Could you reproduce the text lines of every row below word for word, leaving the pictures out of your answer?

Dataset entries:
______

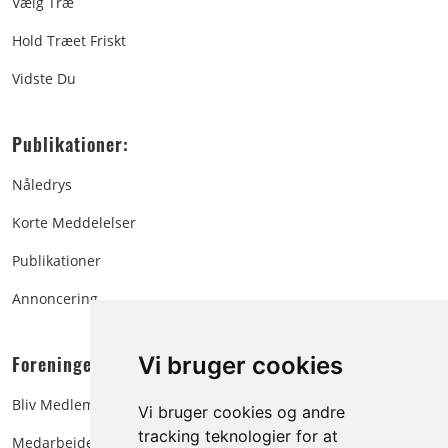
Vælg Træ
Hold Træet Friskt
Vidste Du
Publikationer:
Nåledrys
Korte Meddelelser
Publikationer
Annoncering
Foreningen:
Vi bruger cookies
Bliv Medlem
Vi bruger cookies og andre
tracking teknologier for at
Medarbejdere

______

Result of the exercise
Vælg Træ
Hold Træet Friskt
Vidste Du
Publikationer:
Nåledrys
Korte Meddelelser
Publikationer
Annoncering
Foreningen:
Vi bruger cookies
Bliv Medlem
Vi bruger cookies og andre
tracking teknologier for at
Medarbejdere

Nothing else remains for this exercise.